Imagine, then, what a revelation Frank Gehry was to me last year, when I toddled in to the couch and turned on the tv, balancing on my arm the adult version of curds and Tea : a glass of wine and some pita chips and hummus. At that moment, PBS was broadcasting a documentary entitled SKETCHES OF FRANK GEHRY. With my hands too full to turn the channel, I had no choice but to sit down and swoon into the rapture of his work.
Who the frick knew? Who knew, I ask you?
Okay, as it turns out, a large part of the populace knew and is well acquainted with Gehry, as he’s one of the most-ballyhooed modern American architects. His work is big-time stuff around the world. I can hear you “fa-fwa-fooing” now about how you’ve been versed in Gehry since your cloth-diapered Mother Goose years.
I, however, had spent my formative years with my head too deeply dropped into the works of Pearl S. Buck…and then into a bottomless cup of five-shots-of-booze…to have any idea that a guy was out there, coming up with such visions, and getting paid to produce them.
And really, that’s the part that continues to inspire a certain faith: Gehry has created a very singular vision, one outside of traditional form, and people with money have gone for it. I’m not at all used to people with money putting their dollars behind ground-breaking, convention-flaunting ideas.

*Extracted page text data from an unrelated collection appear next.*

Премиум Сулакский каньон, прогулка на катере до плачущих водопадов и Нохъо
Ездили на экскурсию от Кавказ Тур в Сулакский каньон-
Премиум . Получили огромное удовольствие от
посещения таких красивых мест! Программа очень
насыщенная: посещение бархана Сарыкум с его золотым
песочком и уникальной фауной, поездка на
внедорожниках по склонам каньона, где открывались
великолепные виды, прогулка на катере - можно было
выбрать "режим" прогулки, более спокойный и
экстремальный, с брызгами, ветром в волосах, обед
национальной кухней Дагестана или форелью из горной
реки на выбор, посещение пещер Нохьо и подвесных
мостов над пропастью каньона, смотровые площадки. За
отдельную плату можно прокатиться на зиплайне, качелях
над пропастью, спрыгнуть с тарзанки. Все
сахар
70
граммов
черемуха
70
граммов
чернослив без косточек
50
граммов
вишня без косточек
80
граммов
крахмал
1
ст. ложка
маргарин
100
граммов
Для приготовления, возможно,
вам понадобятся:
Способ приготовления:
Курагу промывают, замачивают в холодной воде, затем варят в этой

I, for example, once pitched a “rolling Halloween pumpkin, for when the candy outweighs the kid” to Proctor & Gamble, and they laughed me out of the conference room. I’d even bought a new black pencil skirt for the presentation, but they didn’t so much as compliment me on it as they showed me the door, those corporate rat bastards.
My resulting cynicism lumped out-of-the-box thinkers like Jocelyn and Frank into the same Pile of Woeful Neglect (we’re located, in the card catalogue, just after the Pile of Wondrous Nightshades).
And yet that PBS documentary reminded me that sometimes, in this world where big money generally fuels sure bets and more of the sames, the deep pockets can open up for genius and awe.
And on days when I cannot breathe due to the frustration I feel about our president,
Or I am tempted to wrap my fingers around the throat of a bully who has called my 4-year-old Niblet “ugly” and “fat,”
Or I mourn that my students at the college have never left Minnesota, even though we live a 10-minute drive across a bridge from the next state,
Or I keen for parents standing at the open graves of their fallen children, having to close out the sounds of protesters chanting and holding signs about “Fags in the Military,”
Or I rage when the best people I know have their hearts ripped open by failed love,
Or I see The Backstreet Boys on Jay Leno,
I find solace in the knowledge that an artist like Frank Gehry not only exists but is rightfully heralded for designs that push us all out of the safe and easy.
Let’s raise and clink our curds in his honor.